- What is being asked -
Write the next part of the custody-dispute account, picking up after its last sentence.

- Supplied text -
════════════════════

What can I do about it?

I will keep asking, just keep writing, keep writing, keep writing with the same request hoping that he will eventually realise that it isn’t kind to either the kids or me to keep us separated from each other.

The only other option is to go back to the Judge and ask her to adjudicate again on the issue of these after school times. My husband must surely be expecting that I will have to do this; he can’t think that I wouldn’t want to keep asking to see them or that the kids won’t keep asking to see me?  It makes so much more sense though to just be sensible rather than going back to Court again. That would be distressing for all of us, but maybe not as distressing as the continuing absence of my children and I being able to spend time together. 

The thing is, my Bipolar is completely under control and has been ever since before the Court hearing started; I have repeatedly been given the all clear by my psychiatrist who says I am perfectly stable. So it’s not like I’m manic or hypomanic or severely depressed or alcoholic or abusive or anything else – I’m just a really decent, loving mum who wants to see her kids and, most of all, give them loads of love and hugs………..I’ve even told him that he can insist on making me have a psychiatric assessment of my mental health every 6-8 weeks if he needs any reassurance, so why’s he refusing to take me up on it?

His latest reasons are that I have been “turning up at the kids schools and this has distressed them.” What I have, in fact, been doing, is to attend every single school event that I can so that I get to look at the kids even if I can’t hug them or talk with them. So I go to all the school masses, services, sports events, coffee mornings, kids parties etc. I am fully legally entitled to go to these, so I’m not just “turning up”. Also the kids want me there at their sports matches, their masses, concerts etc. The only reason they are distressed is because they’re not seeing enough of me, not because I’m there!

He then cites the fact that on around 3-4 ocasions, I have dropped the children back between 15mins – 1 hour late on a Sunday night after my long drive back up to Kingston through Sunday afternoon, London-bound traffic. This is “proof” that I am unreliable and irresponsible……………..clearly.

════════════════════

- Dataset records -
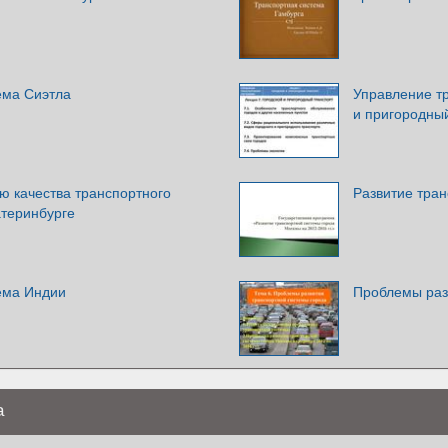
ема Сиэтла
Управление т
и пригородны
 качества транспортного
Развитие тра
атеринбурге
ема Индии
Проблемы раз
а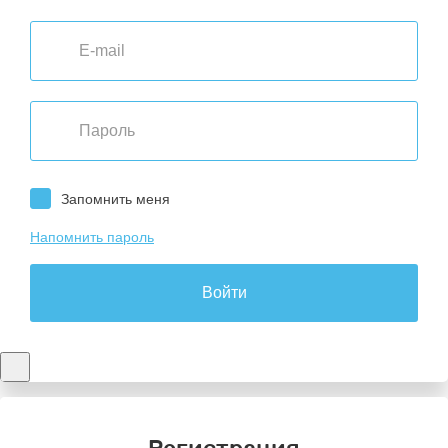
Запомнить меня
Напомнить пароль
Войти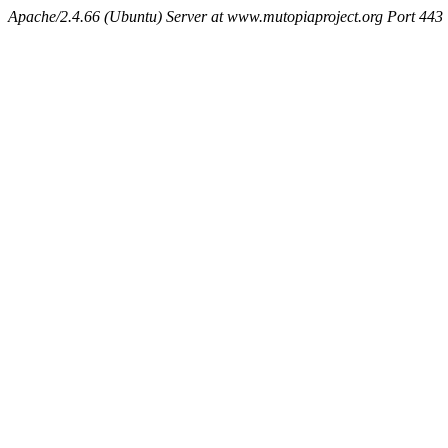
Apache/2.4.66 (Ubuntu) Server at www.mutopiaproject.org Port 443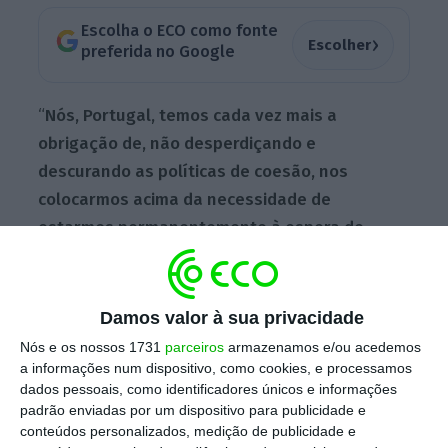
Escolha o ECO como fonte
›
Escolher
preferida no Google
“
Nós, Portugal, temos cada vez mais a
obrigação de, não desperdiçando e
descurando as políticas de coesão, nos
colocarmos acima da necessidade de
estarmos permanentemente à espera de
fundos [europeus] para podermos
desenvolver-nos, para podermos financiar o
nosso investimento
“, afirmou Luís
Damos valor à sua privacidade
Montenegro, no Porto, para assinalar a
Nós e os nossos 1731
parceiros
armazenamos e/ou acedemos
passagem do Instituto Politécnico do Porto a
a informações num dispositivo, como cookies, e processamos
dados pessoais, como identificadores únicos e informações
Universidade Técnica do Porto.
padrão enviadas por um dispositivo para publicidade e
conteúdos personalizados, medição de publicidade e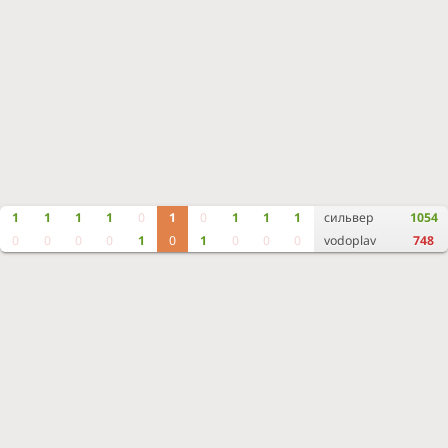
1
1
1
1
0
1
0
1
1
1
сильвер
1054
0
0
0
0
1
0
1
0
0
0
vodoplav
748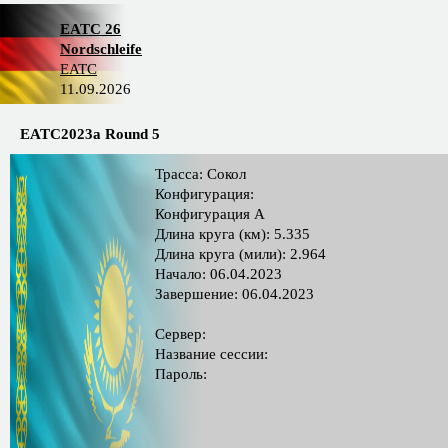
EATC 26
Nordschleife
EATC
11.09.2026
EATC2023a Round 5
Трасса: Сокол
Конфигурация:
Конфигурация А
Длина круга (км): 5.335
Длина круга (мили): 2.964
Начало: 06.04.2023
Завершение: 06.04.2023
Сервер:
Название сессии:
Пароль: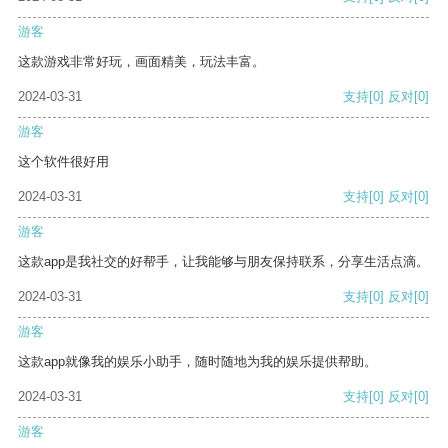
游客
这款游戏非常好玩，画面精美，玩法丰富。
2024-03-31
支持
[0]
反对
[0]
游客
这个软件很好用
2024-03-31
支持
[0]
反对
[0]
游客
这款app是我社交的好帮手，让我能够与朋友保持联系，分享生活点滴。
2024-03-31
支持
[0]
反对
[0]
游客
这款app就像我的娱乐小助手，随时随地为我的娱乐提供帮助。
2024-03-31
支持
[0]
反对
[0]
游客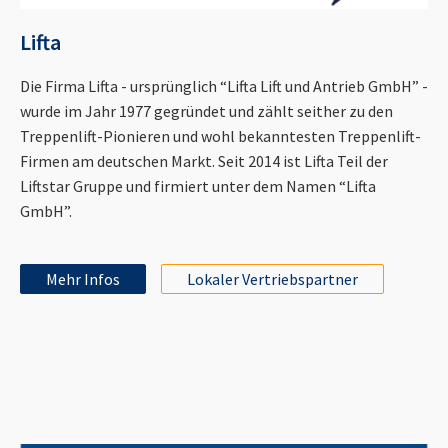
Lifta
Die Firma Lifta - ursprünglich “Lifta Lift und Antrieb GmbH” -
wurde im Jahr 1977 gegründet und zählt seither zu den
Treppenlift-Pionieren und wohl bekanntesten Treppenlift-
Firmen am deutschen Markt. Seit 2014 ist Lifta Teil der
Liftstar Gruppe und firmiert unter dem Namen “Lifta
GmbH”.
Mehr Infos
Lokaler Vertriebspartner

════════════════════

- Response to the task -
So, I just have to keep asking. Most importantly, the kids keep asking me why they can’t see me more often and they ask me to ask him. So I do. And he says no. So I ask again. And he says no. When the children ask me why he says no, I simply have to say “I don’t know why, you’ll need to ask him yourself.” What else can I say?

My eldest daughter (frighteningly mature and perceptive for her age) said: “Mummy, you have to stand up to him. If you don’t, he’ll just keep treating you badly and ignoring you. If you let him get away with it, he’ll carry on doing it. You can’t let him carry on like this.”

Well, that may be the truth and I want to stand up to him for her and my sake. But just how do you stand up to a parent who is determined to put you down and stamp on you? I can only think that I have to be as level headed as possible and appeal to his legal/rational mind. So I keep writing to him.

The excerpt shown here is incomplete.